** EXERCISE **
Pull out each line below that contains the string "elev".

** INFORMATION GIVEN **
==============================
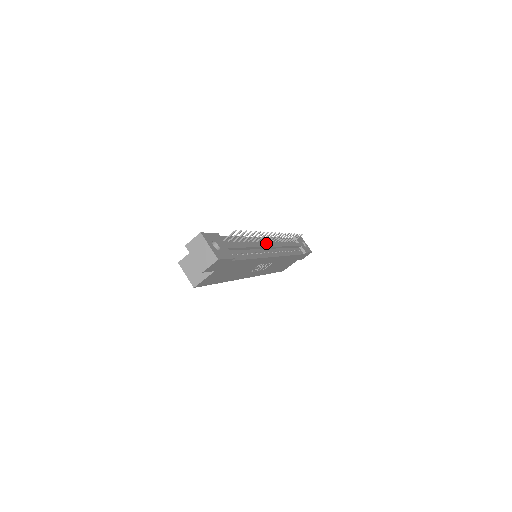
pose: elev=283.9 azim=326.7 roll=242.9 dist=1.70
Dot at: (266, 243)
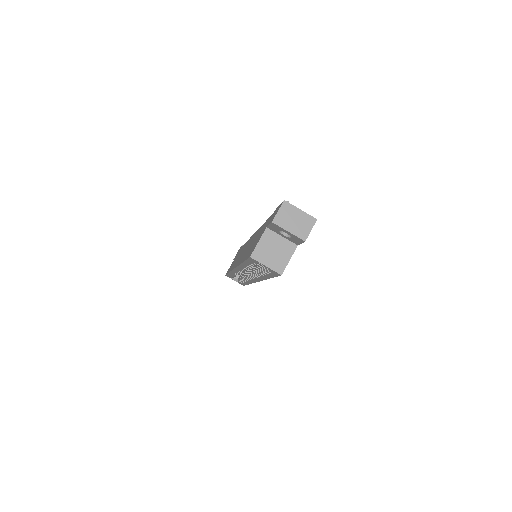
Dot at: occluded
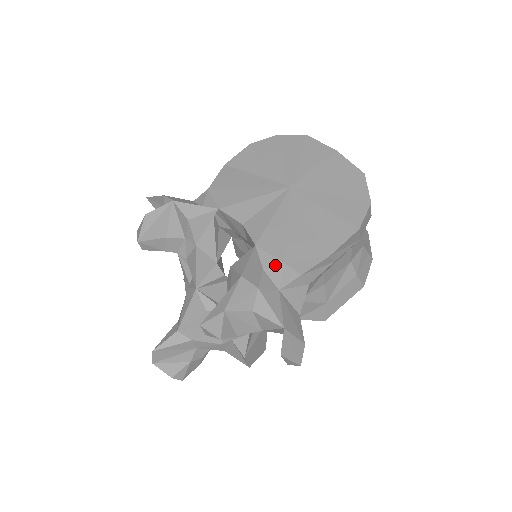
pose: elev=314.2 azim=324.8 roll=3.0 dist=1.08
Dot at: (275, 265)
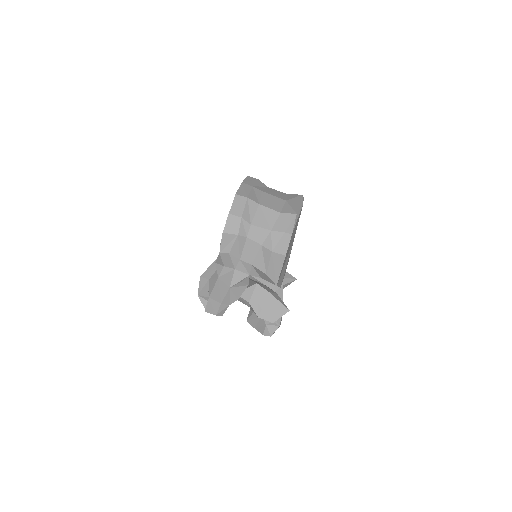
Dot at: occluded
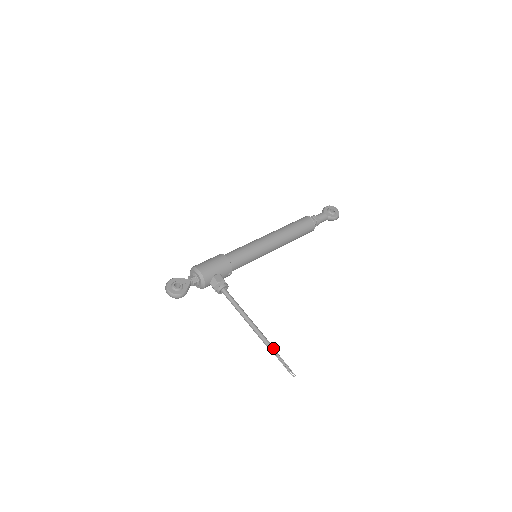
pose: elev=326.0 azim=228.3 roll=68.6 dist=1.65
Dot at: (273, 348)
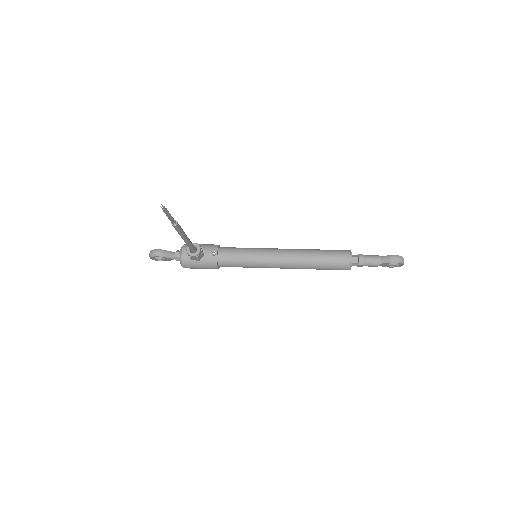
Dot at: (175, 221)
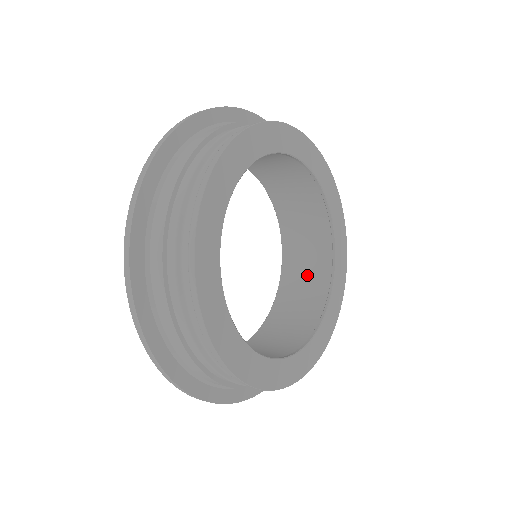
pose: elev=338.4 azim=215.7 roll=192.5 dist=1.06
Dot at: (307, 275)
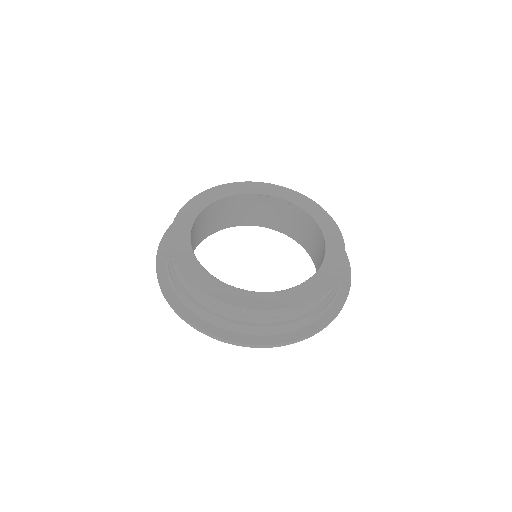
Dot at: occluded
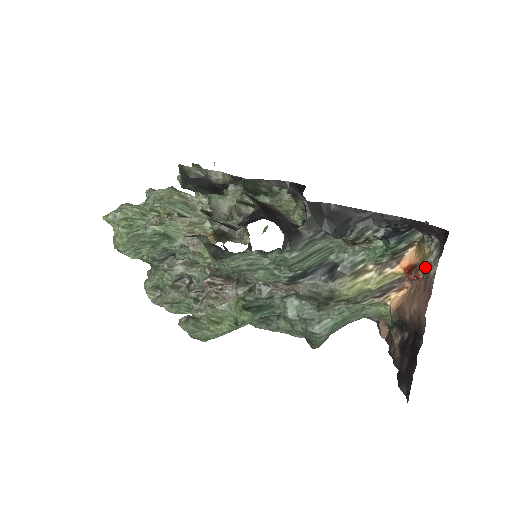
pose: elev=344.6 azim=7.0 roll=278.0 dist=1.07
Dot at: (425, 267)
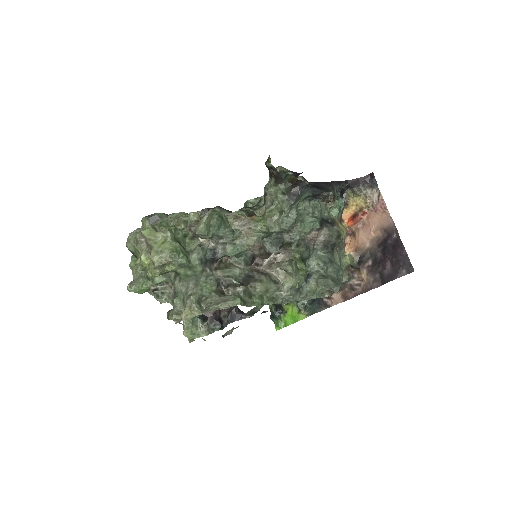
Dot at: (365, 205)
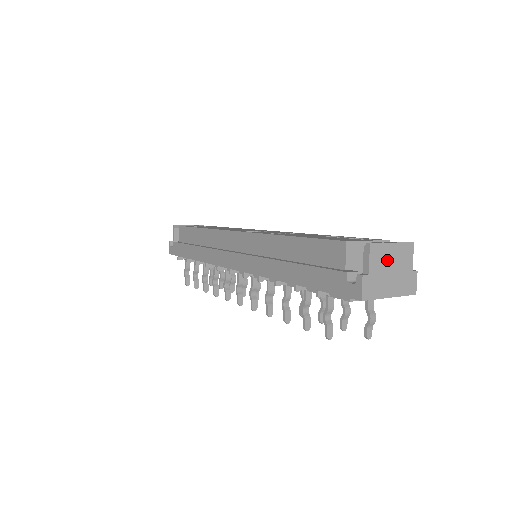
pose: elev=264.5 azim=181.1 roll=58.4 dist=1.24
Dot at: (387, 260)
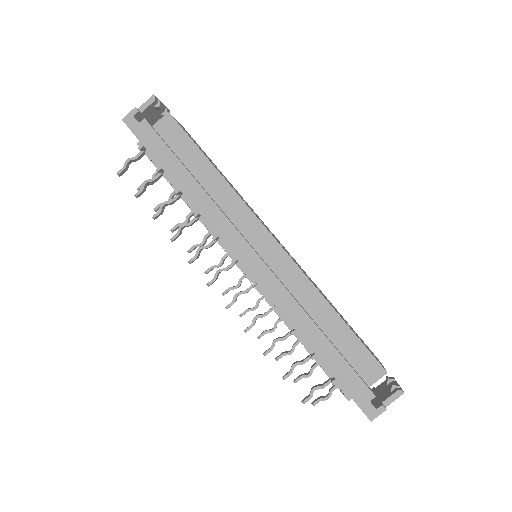
Dot at: occluded
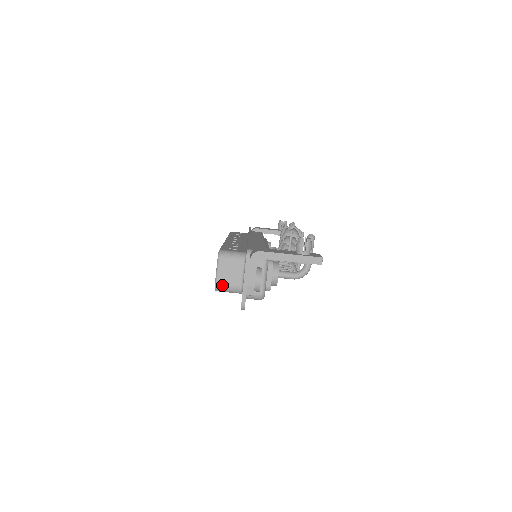
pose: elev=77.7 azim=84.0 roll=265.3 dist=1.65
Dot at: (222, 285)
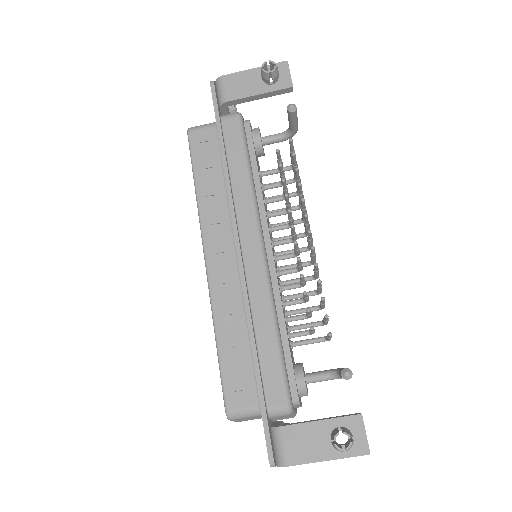
Dot at: occluded
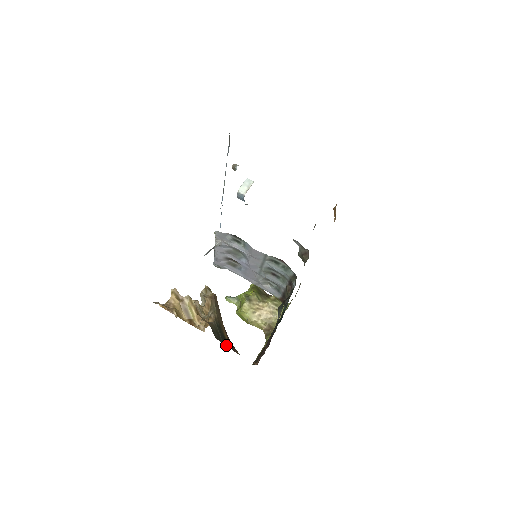
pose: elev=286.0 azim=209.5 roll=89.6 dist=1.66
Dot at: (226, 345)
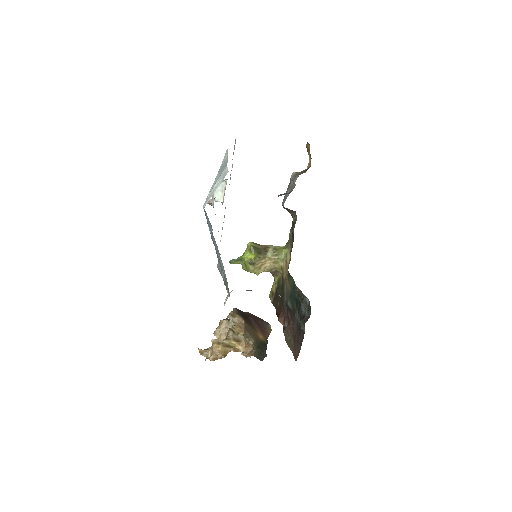
Dot at: (266, 349)
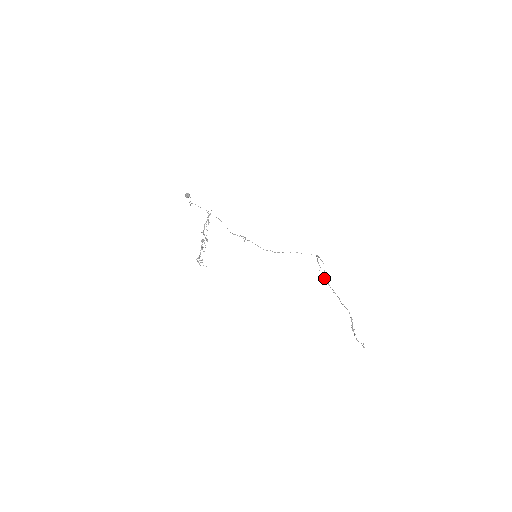
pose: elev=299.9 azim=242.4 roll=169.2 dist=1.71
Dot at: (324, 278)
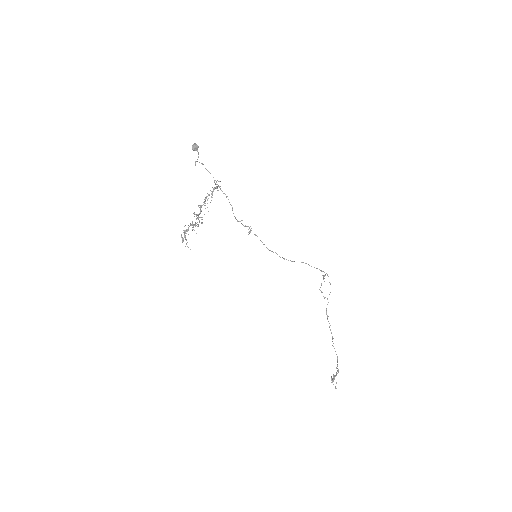
Dot at: occluded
==============================
** OUTPUT **
pose: elev=283.9 azim=326.7 roll=242.9 dist=1.70
pose: elev=314.2 azim=324.8 roll=3.0 dist=1.08
pose: elev=326.0 azim=228.3 roll=68.6 dist=1.65
pose: elev=338.4 azim=215.7 roll=192.5 dist=1.06
pose: elev=344.6 azim=7.0 roll=278.0 dist=1.07
pose: elev=264.5 azim=181.1 roll=58.4 dist=1.24
pose: elev=77.7 azim=84.0 roll=265.3 dist=1.65
pose: elev=286.0 azim=209.5 roll=89.6 dist=1.66
pose: elev=299.9 azim=242.4 roll=169.2 dist=1.71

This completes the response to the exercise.